In a message of clearly mixed content, the US proconsul in Iraq, Paul Bremer, has shut down a newspaper in the name of democracy. A Shi'ite radical cleric named Muqtada al-Sadr operated, or had operated on his behalf, Al Hawza, which was an anti-US voice that often claimed the most outrageous pile of non-sense was, in fact, the truth. It was an odious and stupid publication. That does not mean it should have been closed, unless one is to conclude that the occupation has been botched from day one.

The Bush administration has decided that the purpose of conquering Iraq was not about weapons of mass destruction after all, but rather the creation of a vibrant, freedom-loving democracy on the banks of the Tigris and Euphrates Rivers. That being the case, one expected freedom of assembly, worship and the press, the right to petition the government for redress of grievances, and the right to say that the US occupation was evil, wrong and against the interests of the Iraqi people.

Somewhere along the line, Proconsul Bremer decided that a more soviet-style democracy suited him. A free press that supported him, protests in favor of the occupation, the right to thank the government for its benevolence, these were the things that he meant by Iraqi freedom. Since Al Hawza didn't fit that scheme, the paper will not appear for 60-days because. As a media-liaison explained, Al Hawza "was stirring up a lot of hate. It was making people think we [the Americans] were out to get them." Ironically, were the same paper printed in Washington, DC, it would be open and operating today.

Of course, there is a legitimate defense for the proconsul's action -- in an occupied country, papers that criticize the occupying power cause trouble for the occupier. It is difficult to imagine a German or Japanese paper in 1946 bitching about the GIs who were there. Of course, the US Army was in actual control of those territories and was going to create a democratic system and then turn it over to the locals. In present-day Iraq, people with little understanding of democracy (as the US defines the term) will get a country that no one really controls at the end of June to run as they please.
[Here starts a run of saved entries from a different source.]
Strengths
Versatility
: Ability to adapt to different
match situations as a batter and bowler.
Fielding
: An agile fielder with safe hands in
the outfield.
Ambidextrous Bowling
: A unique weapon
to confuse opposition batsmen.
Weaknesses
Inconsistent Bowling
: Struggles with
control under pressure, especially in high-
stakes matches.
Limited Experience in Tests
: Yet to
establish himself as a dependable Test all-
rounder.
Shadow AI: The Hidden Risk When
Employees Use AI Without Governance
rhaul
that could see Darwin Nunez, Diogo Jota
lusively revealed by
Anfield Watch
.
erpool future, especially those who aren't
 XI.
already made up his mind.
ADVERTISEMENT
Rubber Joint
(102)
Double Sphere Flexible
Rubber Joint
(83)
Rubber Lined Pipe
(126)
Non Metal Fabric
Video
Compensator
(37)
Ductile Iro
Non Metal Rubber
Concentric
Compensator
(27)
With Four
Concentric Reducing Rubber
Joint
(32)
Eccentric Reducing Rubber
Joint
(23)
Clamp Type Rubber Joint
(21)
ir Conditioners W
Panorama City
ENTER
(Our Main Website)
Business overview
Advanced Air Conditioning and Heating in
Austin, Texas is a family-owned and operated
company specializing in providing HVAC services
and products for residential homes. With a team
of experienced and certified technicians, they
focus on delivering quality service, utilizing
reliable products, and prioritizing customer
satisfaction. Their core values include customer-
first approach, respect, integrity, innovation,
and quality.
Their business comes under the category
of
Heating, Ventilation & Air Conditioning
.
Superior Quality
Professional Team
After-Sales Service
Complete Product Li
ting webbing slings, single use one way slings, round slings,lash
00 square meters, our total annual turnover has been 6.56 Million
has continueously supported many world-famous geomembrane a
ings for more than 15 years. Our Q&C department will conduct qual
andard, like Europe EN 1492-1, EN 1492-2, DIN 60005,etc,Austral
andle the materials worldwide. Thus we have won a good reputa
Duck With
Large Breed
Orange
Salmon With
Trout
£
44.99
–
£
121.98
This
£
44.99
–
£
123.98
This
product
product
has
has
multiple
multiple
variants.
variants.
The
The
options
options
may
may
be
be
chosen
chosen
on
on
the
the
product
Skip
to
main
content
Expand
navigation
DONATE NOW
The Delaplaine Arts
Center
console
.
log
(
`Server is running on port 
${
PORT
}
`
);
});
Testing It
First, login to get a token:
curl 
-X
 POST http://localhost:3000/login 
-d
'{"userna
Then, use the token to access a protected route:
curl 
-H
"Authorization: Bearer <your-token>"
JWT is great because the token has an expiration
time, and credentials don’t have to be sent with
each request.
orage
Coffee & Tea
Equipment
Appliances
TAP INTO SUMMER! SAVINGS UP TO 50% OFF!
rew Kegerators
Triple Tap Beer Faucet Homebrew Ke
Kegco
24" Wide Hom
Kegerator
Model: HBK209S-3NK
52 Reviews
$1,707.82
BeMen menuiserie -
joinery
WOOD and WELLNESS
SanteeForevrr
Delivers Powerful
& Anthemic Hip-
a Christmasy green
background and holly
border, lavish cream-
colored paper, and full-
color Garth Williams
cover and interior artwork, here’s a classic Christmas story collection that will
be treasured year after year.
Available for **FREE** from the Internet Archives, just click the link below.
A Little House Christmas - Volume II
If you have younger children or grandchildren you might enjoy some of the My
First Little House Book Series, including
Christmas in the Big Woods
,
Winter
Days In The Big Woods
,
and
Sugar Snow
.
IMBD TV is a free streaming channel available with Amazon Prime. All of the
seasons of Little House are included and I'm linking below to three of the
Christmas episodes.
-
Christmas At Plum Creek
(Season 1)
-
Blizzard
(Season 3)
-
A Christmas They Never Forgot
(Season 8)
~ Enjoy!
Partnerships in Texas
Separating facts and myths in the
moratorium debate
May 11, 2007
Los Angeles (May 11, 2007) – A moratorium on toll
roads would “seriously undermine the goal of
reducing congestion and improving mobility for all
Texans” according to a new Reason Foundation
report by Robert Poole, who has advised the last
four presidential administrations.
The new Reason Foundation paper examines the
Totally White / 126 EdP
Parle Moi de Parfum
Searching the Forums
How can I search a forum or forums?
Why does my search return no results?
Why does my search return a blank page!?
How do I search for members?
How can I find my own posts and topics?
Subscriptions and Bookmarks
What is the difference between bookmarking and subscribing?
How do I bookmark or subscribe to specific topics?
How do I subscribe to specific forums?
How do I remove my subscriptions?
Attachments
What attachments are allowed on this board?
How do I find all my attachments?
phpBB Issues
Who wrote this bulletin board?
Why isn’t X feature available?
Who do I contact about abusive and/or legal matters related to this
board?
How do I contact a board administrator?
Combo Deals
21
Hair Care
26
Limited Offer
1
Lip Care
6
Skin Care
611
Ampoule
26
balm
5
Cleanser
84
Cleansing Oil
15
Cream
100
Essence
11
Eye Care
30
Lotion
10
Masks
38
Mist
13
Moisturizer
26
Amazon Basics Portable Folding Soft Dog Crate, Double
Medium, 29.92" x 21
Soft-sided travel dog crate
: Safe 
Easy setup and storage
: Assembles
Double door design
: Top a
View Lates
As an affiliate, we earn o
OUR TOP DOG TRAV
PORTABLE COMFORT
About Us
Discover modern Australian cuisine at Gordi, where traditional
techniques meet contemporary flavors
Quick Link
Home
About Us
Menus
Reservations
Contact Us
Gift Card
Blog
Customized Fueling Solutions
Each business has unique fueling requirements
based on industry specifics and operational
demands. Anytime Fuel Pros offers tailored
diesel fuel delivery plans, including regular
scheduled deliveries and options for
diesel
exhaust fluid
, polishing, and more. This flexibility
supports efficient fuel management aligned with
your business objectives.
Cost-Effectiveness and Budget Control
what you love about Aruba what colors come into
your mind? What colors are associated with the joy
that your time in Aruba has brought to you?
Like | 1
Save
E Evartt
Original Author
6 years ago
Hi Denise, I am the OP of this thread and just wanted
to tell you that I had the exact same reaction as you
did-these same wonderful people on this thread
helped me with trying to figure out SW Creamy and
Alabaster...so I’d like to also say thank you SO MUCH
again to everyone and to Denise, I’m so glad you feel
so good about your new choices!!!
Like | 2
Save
The lack of a day-after plan becomes more and more clear as each day passes. Proconsul Bremer's attack on a free press is the most obvious example. In Vietnam, the logic took years, but eventually the US destroyed the village to save the village. In Iraq, the grand poobah is silencing the press in the name of democracy and that mindset took only a year to evolve. The Americans certainly aren't the Romans when it comes to running an empire, but they look less and less like Americans as well. Iraq would be better served by the Legions.